1 Aralık 2011 Perşembe

U-MUTSUZLUK


Bu gün bir katilim ben ve öldürdüğüm hep iyi düşüncelerdi. En umutlu, en sevecen, en iyilerini bulup öldürdüm. Silahım gözyaşlarımdı ve sonsuzdu. Ben de cömertçe harcadım kurşunlarımı ve karanlıktayım şimdi. En mutlu sonların bile kaybedeniyim ben ve kazananlar hiç anlamazdı beni. Ben kötüyken onlar iyiydi ya da ben iyiyken onlar çok daha iyi. Bu günü bile kurtaramazken hep ileriye bak diyen iyiler işte bu gün hepinizi öldürdüm. Şimdi müebbetim karanlıkta ve ziyaretçilerim yalnızlık, sevgisizlik, terk edilmişlik.

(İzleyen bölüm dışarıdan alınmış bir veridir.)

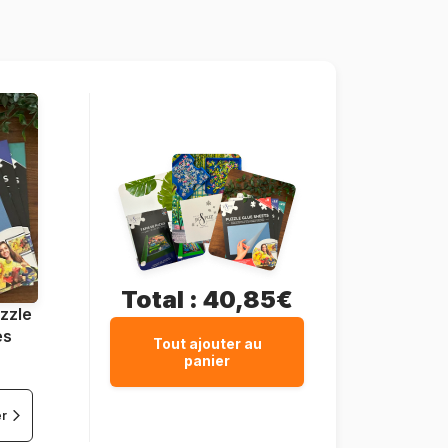
72 pièces
16 cm
Plastique
Boîte / Trousse en plastique
Total :
40,85€
zzle
es
Tout ajouter au
panier
er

Hayır kızmıyorum kötülere benim sözüm iyilere, o kadar iyiyseniz beni de götürün gittiğiniz yere.
Karanlık düşüncelerimi aydınlatmak için söylenen sözler ölmek üzere olan kişiye ölmeyeceksin demek kadar boş ve o kadar gerekli. Hayatta yapmaktan mutlu olduğum şeylerden bile sıkılır oldum ve yerine yenisini koyamadığım mutlu anlarım azalmakta.
Ben mutsuzken başkalarının mutluluğunu etkiliyor muyum acaba? Hani elma sandıklarında olurya elmanın biri çürükse onu ayırırlar diğerlerini de çürütmesin diye. Bir gün beni de ayırırlar mı? Hey sen hayattan sıkılan, çürümüş olan sağlam ve mutlu olanların arasından ayrıl. Onları da mutsuz yapacaksın.
Bakıyorum boş sokaklara boş sokakları aydınlatan ve göz alan sokak lamalarına. Yakından bakınca o kadar güzel gözükmeyen boş sokaklar ve onu aydınlatan lambalar iki beton yığını arasından bakınca daha güzel gözüküyor. Yanında olunca binaların o kadar hoş değil cıvıl cıvıl renkleri olmasına rağmen ancak az uzaklaşıp bakınca başkalaşıyor onlar da. Belki de uzaklaşınca hayat daha güzel olur. İnsanlarla mesafe koyunca belki onları daha güzel görürüm.Sorun şurada ki mutlu olmak için uzaklaşmak yeterli mi?